Setting Up For Failure

The final issue is the atmosphere of distrust that routine use of plagiarism checkers can create. Assuming all students are guilty until proven innocent is not a healthy start to the student-teacher relationship. It might actually encourage an adversarial environment that pushes sneakier students towards getting more creative with their plagiarism while alienating students that never had any intention of plagiarizing.

“While some plagiarism detection software is conceived as helping students identify their own peccadilloes – as if committed inadvertently – the technological campaign to monitor and root out plagiarism is reminiscent of the war on drugs, where a large investment in cameras and dog-squads yields negligible returns in expunging the abhorred dependency,” wrote Robert Nelson, Associate Director Student Experience at Monash University, Australia. “We chase students as if they are crooks instead of looking at why students are tempted to plagiarise.”

Is There A Better Way?

Nelson’s point echoes strongly with me. I am no naif, and I am fully aware that there will be cheaters every once in a while in my class. I live in a world where essay mills like this one exist; how could I not know bad choices are getting made?
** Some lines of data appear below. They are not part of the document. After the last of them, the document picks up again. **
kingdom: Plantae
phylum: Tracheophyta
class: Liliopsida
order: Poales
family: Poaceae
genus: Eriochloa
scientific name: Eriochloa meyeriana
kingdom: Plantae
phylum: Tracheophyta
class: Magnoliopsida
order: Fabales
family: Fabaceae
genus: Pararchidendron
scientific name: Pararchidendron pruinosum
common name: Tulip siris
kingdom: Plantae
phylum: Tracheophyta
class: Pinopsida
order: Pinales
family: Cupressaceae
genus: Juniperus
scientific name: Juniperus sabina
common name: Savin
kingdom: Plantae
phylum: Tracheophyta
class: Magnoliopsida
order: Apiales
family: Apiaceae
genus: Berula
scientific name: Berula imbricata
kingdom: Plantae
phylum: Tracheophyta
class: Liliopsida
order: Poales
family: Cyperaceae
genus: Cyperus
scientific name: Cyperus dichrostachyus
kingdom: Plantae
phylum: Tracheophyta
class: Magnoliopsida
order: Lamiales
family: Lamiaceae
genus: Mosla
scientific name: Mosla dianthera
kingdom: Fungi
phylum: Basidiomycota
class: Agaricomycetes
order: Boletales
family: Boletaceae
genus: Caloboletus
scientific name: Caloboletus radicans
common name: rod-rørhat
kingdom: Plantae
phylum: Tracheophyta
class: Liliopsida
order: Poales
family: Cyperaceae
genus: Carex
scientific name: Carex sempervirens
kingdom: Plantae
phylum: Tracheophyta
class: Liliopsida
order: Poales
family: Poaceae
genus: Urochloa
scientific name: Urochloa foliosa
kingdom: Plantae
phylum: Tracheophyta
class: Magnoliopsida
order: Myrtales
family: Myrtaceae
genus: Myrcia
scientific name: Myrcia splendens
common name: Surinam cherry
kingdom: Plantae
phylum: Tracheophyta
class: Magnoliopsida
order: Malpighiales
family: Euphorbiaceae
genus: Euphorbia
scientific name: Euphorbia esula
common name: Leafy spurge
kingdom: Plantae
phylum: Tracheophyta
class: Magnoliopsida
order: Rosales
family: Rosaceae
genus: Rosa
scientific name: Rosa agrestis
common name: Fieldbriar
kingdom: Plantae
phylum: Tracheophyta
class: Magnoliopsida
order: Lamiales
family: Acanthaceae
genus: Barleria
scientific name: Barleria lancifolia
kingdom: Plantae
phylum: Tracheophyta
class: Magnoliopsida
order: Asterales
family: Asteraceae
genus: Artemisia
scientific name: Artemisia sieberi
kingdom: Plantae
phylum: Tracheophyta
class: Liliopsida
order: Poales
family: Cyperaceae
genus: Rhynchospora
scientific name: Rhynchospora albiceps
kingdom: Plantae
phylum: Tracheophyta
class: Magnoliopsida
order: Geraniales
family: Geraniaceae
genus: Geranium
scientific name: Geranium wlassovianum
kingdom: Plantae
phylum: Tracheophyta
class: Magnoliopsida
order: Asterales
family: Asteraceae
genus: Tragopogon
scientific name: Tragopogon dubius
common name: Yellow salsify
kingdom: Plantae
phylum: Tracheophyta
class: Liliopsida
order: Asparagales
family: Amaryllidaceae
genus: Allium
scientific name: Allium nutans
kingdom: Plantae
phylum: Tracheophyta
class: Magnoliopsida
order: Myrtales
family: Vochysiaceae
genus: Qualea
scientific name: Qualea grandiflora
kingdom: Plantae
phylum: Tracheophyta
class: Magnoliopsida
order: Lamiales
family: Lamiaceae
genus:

When I approach my students’ works, though, I don’t go in thinking about catching a cheater. If there is an issue, it’s usually that something jumps out at me and then I start checking.

I have the Honor Code conversation with students at the start of every semester, and I always try to separate ethical concerns from the conversation, just to shake them up. Even in an amoral situation, there’s no long-term percentage in cheating. By skipping the work, all they might get (if they aren’t caught) is a decent grade. But the thoughts they might have had if they had done the work on their own? Never happened.

That’s a much greater loss than getting a bad grade.